In 1892, Napier set up the Scottish National Association of Victoria, an expatriate organisation that promoted home rule for Scotland. On 1 March 1893, a large banquet was held in his honour in Essendon after he announced his intention to take a "2 year trip" to Scotland.

=== Stay in Scotland ===

In 1893, he moved to Scotland. He was soon involved with the Neo-Jacobite Revival movement, and became the Scottish secretary of the Legitimist Jacobite League of Great Britain and Ireland, the leading Neo-Jacobite group. Napier was a strong supporter of the restoration of the House of Stuart and a reversal of the Acts of Union 1707, his desired outcome being a loose federation of England, Scotland, Ireland and Wales under a strong Stuart monarchy.

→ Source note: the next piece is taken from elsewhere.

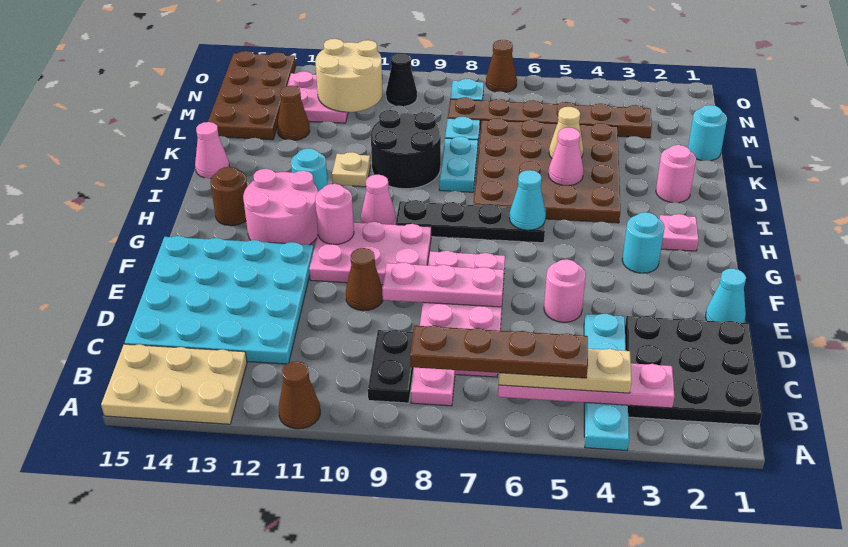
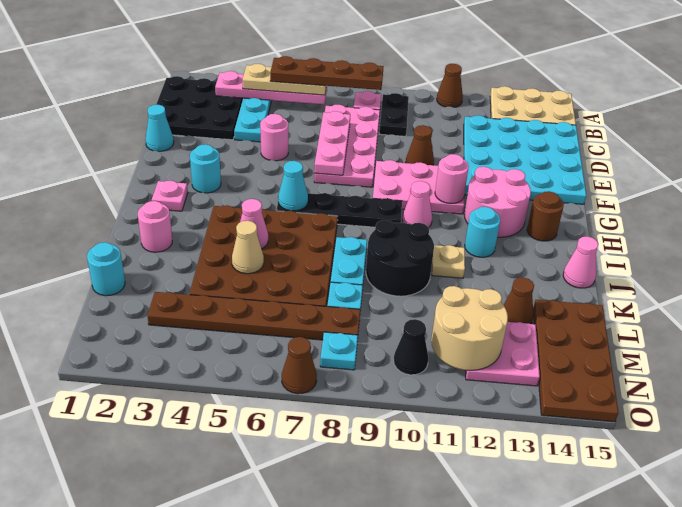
pink 1x3 plate [382,262,504,307] -> pink 1x3 plate turned to [314,111,350,175]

Napier was generally regarded as eccentric and on the fringes of the Nationalist movement; he insisted on wearing full Highland regalia in public. He was notable for his dislike of all forms of modernity, especially liberalism, socialism and republicanism. He sided with the Boers during the Second Boer War and drew comparisons between the defeat of the Boers and his perceived defeat of the Scots.

In 1896, he began what is still an annual commemoration of the Battle of Culloden.

After the death of Queen Victoria in 1901, Napier objected to the coronation of her successor King Edward VII. Napier believed that as no King Edward had ever sat on the throne of Scotland, the next king could not be Edward VII. He petitioned that Edward use a different name, and when that request was ignored, he announced his intention to attend the coronation ceremony and "challenge the King's champion to mortal combat".

== Essendon Park ==
Napier is well known for his donation in 1920 of 10 acres of native bushland to Essendon Council (now part of the City of Moonee Valley) for parkland. This land is now called Napier Park. The deed of Gift required that the land remain as native bushland, and consequently the park is an excellent indication of what the land in Strathmore was like prior to European settlement.

==In literature and popular culture==
The striking nature of Napier's Highland garb is referenced by Neil Munro in "Erchie on the Coronation", an Erchie MacPherson story published in the Glasgow Evening News on 11 August 1902.